Следом за генерал-майором четверо горшковских разведчиков несли два ящика «белоголовой» — московский водки, держа тару с драгоценными бутылками с двух сторон, как носилки. Было это неловко, но все равно лучше, чем нести ящик одному человеку.
С американской стороны вперед выдвинулся зубастый лупоглазый полковник в новенькой, еще необмятой форме, надетой, видать, специально по случаю торжественной встречи с русскими, грудь полковника была украшена широким рядом цветастых орденских колодок. Егоров по сравнению с американским полковником выглядел обычным усталым дедом.
А с другой стороны, повоевал бы полковник столько, сколько воевал этот «дед», сколько не спал ночей, сколько маялся, отступая от врага и наступая на него, сколько съел лекарств, страдая от язвы желудка и приступов сердечной слабости, — то вряд ли бы выглядел так браво и зубасто, — согнулся бы, делаясь похожим на обычный лошадиный хомут.

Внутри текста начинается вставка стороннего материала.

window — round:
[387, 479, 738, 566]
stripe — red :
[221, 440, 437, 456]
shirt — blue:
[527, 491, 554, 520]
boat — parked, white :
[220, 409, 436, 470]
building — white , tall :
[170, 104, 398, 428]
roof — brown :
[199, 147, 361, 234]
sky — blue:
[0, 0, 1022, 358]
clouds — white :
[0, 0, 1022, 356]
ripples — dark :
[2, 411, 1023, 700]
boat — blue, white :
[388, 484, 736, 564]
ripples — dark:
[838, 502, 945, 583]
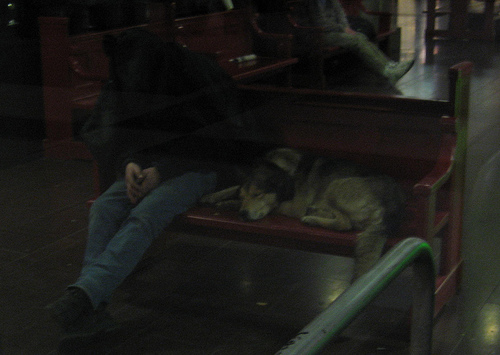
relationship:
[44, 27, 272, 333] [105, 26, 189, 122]
man has head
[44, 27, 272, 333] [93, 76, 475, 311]
man sitting on bench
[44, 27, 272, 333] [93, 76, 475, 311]
man sleeping on bench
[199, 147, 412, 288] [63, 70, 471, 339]
dog sleeping on bench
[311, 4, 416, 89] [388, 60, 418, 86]
person wearing shoes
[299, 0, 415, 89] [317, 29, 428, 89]
person wearing pants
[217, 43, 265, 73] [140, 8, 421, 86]
magazine is on the bench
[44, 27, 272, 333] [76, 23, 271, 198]
man wearing black jacket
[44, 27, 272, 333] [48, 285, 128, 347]
man wearing shoes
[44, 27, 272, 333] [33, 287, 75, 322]
man wearing black shoes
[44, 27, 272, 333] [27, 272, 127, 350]
man wearing shoes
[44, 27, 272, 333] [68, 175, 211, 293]
man wearing jeans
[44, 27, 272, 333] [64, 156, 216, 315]
man wearing jeans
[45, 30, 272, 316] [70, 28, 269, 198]
man wearing black jacket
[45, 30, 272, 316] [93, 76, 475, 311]
man sitting on bench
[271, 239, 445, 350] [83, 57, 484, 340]
railing on bench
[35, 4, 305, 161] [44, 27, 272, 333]
bench behind man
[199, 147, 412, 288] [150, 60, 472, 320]
dog on a seat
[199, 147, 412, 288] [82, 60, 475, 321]
dog on a seat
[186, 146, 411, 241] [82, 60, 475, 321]
dog on a seat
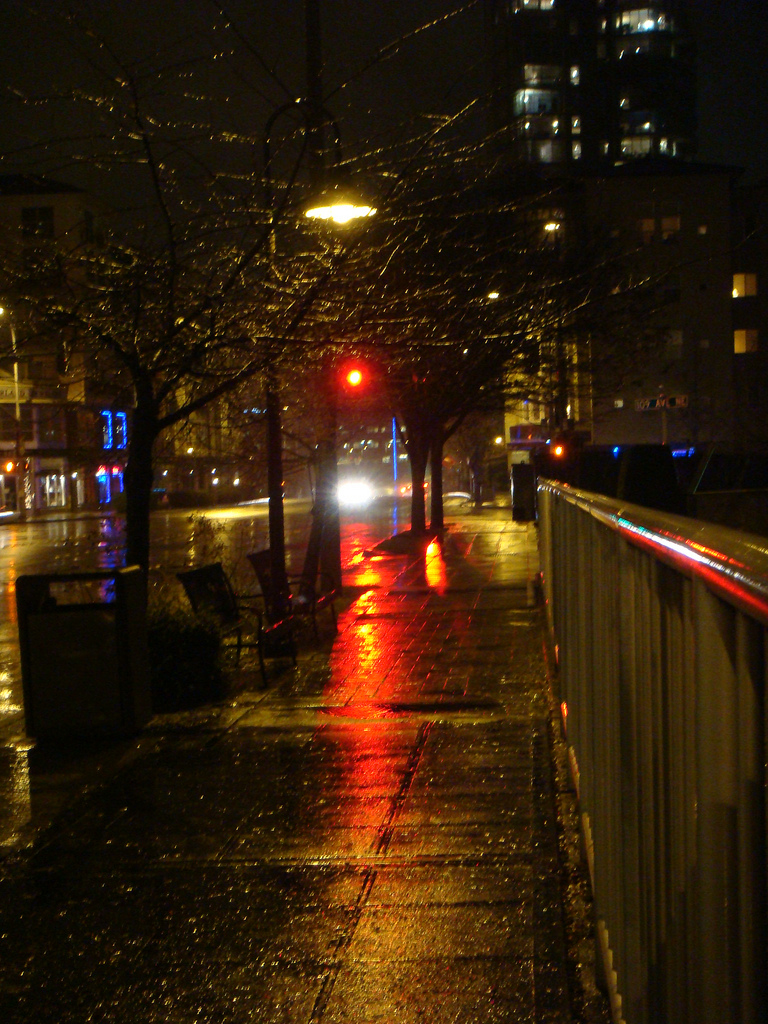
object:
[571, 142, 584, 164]
boat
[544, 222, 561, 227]
boat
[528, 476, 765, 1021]
fence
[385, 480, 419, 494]
car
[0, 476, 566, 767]
street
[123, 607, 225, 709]
bush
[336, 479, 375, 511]
headlights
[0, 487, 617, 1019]
sidewalk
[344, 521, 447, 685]
reflected light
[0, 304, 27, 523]
streetlamp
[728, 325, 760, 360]
window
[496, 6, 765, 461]
building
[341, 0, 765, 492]
building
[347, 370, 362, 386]
light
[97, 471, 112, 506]
blue sign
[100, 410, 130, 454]
window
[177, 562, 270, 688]
bench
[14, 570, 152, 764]
garbage can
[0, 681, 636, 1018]
side walk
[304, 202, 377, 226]
light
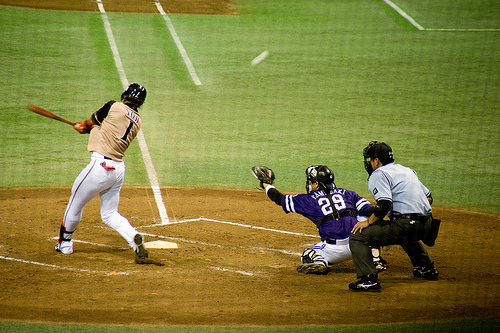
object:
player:
[26, 81, 151, 264]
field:
[0, 2, 497, 332]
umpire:
[347, 140, 439, 294]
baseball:
[248, 49, 271, 71]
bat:
[25, 104, 100, 138]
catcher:
[248, 163, 391, 274]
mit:
[249, 163, 274, 187]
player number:
[118, 113, 139, 142]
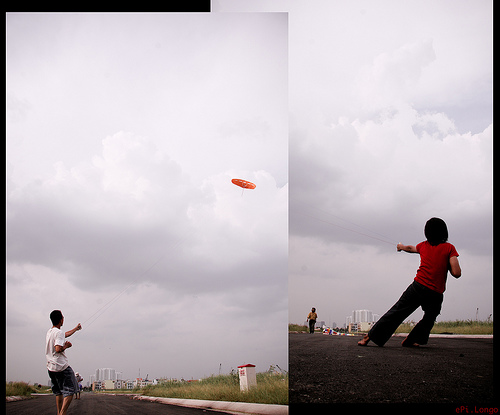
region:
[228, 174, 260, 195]
an orange kite in the air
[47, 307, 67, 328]
the head of a man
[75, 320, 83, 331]
the hand of a man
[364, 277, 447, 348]
a person's black pants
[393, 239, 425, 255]
a person's arm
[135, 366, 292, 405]
a patch of green grass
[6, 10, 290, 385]
a cloudy gray sky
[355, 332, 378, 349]
the foot of a person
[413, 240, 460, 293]
a person's red shirt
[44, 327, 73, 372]
a white tee shirt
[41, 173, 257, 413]
a boy flying a kite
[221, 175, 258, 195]
the kite is orange up in the sky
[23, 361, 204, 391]
tall buildings are in the distance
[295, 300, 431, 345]
buildings are at the end of the road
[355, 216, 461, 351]
a person flying a kite leaning to the side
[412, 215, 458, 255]
the person has long black hair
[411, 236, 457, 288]
a person is wearing a red shirt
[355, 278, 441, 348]
the person is barefoot and wearing black bell bottoms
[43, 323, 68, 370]
the boy is wearing a white t-shirt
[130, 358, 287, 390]
construction cranes are on the skyline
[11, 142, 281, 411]
this man is flying something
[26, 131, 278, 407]
the man is wearing a white shirt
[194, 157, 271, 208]
the object he is flying could be a kite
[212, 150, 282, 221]
the object in the sky is orange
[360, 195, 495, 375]
this person is wearing black pants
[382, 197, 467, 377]
this person is wearing a red shirt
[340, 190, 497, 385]
this person appears to be flying something too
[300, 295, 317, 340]
the man is wearing a yellow shirt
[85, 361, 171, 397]
there are tall building in the back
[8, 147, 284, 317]
the sky looks very cloudy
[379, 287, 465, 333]
the pants are black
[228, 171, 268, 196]
the kite is in the air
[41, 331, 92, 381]
the top is white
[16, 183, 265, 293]
the sky is cloudy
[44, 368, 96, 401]
the jeans are grey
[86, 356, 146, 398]
there are buildings in the background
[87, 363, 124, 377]
the buildings are white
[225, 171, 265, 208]
the kite is orange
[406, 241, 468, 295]
the top is red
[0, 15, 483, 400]
the photo is a daytime one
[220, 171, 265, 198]
orange kite in air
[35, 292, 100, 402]
boy in white t shirt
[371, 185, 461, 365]
person in red t-shirt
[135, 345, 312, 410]
grass field next to the road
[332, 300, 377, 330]
tall buildings in the background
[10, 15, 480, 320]
grey clouds in the sky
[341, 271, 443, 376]
person has bare feet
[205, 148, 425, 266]
person is holding orange kite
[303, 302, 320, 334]
man with yellow shirt walking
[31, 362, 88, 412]
man wearing blue and black shorts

Полковник выкрикнул что-то гортанно и, лихо раскинув руки в стороны, будто крылья, кинулся к Егорову, тот растопырил руки ответно, крякнул сдавленно, кoгда американец стиснул его в объятиях.

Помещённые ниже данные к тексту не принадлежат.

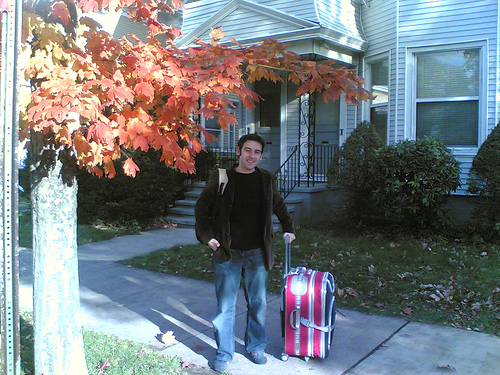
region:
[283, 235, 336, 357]
grey black and pink suitcase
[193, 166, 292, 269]
green fleece spring jacket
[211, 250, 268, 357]
medium wash denim jeans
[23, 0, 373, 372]
tree with orange leaves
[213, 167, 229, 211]
back pack on shoulder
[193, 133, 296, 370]
man standing on sidewalk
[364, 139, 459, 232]
green bush by house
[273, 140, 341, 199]
black iron railing on porch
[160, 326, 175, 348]
brown leaf on sidewalk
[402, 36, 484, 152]
glass window on building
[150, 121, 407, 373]
a guy with his suitcase on the sidewalk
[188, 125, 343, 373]
a guy standing next to his suitcase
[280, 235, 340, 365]
a pink and blue suitcase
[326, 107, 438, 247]
bushes in front of the house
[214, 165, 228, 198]
a strap of a backpack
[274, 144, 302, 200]
a railing on the stairs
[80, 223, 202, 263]
pathway leads to the house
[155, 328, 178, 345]
a leaf on the sidewalk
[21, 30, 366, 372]
a tree on the sidewalk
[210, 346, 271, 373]
shoes the guy is wearing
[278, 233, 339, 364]
red rolling bag on the sidewalk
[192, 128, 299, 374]
man standing on the sidewalk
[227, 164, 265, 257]
man's black shirt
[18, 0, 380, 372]
tree with red leaves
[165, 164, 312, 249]
stairs leading up to a house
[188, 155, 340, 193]
front stoop on a house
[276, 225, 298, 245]
hand on the handle of a suitcase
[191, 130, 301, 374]
man smiling at the camera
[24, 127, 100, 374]
trunk of a tree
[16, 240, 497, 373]
cement sidewalk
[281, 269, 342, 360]
red and white luggage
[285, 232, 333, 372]
luggge with wheels and a handle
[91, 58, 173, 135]
orange fall leaves on a tree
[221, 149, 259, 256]
black shirt on a man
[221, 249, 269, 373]
blue jeans on a man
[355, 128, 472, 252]
hedge in front of a house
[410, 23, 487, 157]
closed window on a house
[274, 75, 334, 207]
metal handrail on a porch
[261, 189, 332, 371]
man holding onto luggage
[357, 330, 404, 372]
dark line in the sidewalk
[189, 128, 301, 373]
a guy wearing jeans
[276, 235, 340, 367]
a suitcase on the sidewalk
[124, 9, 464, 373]
a guy with his suitcase in front of a house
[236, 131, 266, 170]
a facial expression of the gue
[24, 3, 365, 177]
leaves on the tree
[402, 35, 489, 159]
window of the house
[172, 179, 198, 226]
stairs of the house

— ЮэСэй энд СэСэСэРэ — дрюжба! — оглушил полковник генерала лозунгом, который он специально заучил на русском языке.
Генерал глянул на Горшкова, неотступно следовавшего за ним — так было велено, — и скомандовал тихо:
— Наливай!
Горшков обернулся к Мустафе, и у того, как у фокусника, неожиданно оказались в руках сразу штук восемь граненых стаканов, насаженных один на другой, сержант Коняхин торопливо выдернул из ящика одну бутылку и рукояткой нарядного немецкого кинжала, снятого им с убитого эсэсовца, обколол сургуч со стеклянной головки. Пробку выколотил из бутылки ударом кулака.
Налил два полных стакана водки, генерал в ответ грозно глянул на него: чего ж ты делаешь, сукин сын, зачем своих спаиваешь? Спаивай лучше американцев. Коняхин смущенно покашлял в кулак.

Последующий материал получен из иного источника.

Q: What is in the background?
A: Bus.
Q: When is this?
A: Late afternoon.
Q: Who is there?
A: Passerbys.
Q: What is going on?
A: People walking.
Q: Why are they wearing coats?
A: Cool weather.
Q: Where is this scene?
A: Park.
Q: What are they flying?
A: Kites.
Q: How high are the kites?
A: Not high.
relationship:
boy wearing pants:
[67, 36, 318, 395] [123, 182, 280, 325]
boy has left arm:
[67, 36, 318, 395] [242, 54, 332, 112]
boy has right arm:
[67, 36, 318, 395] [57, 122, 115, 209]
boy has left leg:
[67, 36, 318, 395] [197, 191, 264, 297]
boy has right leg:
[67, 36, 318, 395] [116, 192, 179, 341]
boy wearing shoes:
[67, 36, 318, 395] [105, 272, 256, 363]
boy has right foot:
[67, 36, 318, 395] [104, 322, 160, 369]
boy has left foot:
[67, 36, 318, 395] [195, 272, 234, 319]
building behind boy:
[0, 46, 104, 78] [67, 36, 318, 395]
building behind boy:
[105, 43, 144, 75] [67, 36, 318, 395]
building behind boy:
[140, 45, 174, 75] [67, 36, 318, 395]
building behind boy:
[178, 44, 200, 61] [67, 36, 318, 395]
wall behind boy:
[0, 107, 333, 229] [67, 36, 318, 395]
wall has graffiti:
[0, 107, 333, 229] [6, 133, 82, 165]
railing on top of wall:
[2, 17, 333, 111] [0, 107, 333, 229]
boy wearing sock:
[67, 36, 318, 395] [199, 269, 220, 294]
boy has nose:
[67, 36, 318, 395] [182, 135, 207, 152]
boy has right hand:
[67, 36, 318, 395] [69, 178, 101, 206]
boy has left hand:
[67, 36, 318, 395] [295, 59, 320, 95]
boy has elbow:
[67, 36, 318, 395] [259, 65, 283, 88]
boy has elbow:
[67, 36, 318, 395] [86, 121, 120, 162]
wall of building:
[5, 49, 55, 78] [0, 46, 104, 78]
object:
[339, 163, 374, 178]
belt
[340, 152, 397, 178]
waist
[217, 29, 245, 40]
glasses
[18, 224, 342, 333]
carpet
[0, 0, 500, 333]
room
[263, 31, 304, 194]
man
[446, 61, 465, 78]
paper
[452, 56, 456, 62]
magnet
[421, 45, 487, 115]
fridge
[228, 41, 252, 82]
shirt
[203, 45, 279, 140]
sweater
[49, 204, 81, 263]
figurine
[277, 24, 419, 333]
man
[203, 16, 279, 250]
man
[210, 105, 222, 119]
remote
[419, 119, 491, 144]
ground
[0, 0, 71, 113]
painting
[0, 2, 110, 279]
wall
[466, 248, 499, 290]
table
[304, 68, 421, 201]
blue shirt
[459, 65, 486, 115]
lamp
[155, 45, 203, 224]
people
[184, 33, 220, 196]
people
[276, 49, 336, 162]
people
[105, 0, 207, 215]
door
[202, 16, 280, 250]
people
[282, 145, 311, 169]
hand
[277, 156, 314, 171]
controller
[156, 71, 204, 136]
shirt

— Извините, товарищ генерал! Учтем на будущее.
Американец влил в себя стакан водки, будто воду, даже не поперхнулся. Генерал одобрительно покосился на него и поднес к губам свой стакан. Медленно, маленькими глотками, не отрываясь, выпил.
Столпившиеся на мосту американцы дружно зааплодировали. К ним присоединились и наши. Хлопали довольные, будто в театре на хорошем спектакле. Полковник вновь потянулся к генералу Егорову, будто малое дитя к своей матке, обнял его, облобызал и прокричал заученно:
— ЮэСэй энд СэСэСэРэ — дрюжба!
— Правильно, — качнул тяжелой головой генерал, обернулся к своей свите: — А ну, ребята, наливай! Угощайте щедрее американцев!
Шум поднялся великий, такого маленький городок Бад-Шандау не слышал, наверное, со времен крестоносцев.
— Мустафа! — позвал Горшков ординарца, видя, что к нему присматривается здоровенный негр с улыбкой во всю свою многозубую белую пасть, — очень симпатичный был негр, в чине, кажется, офицерском. — А, Мустафа!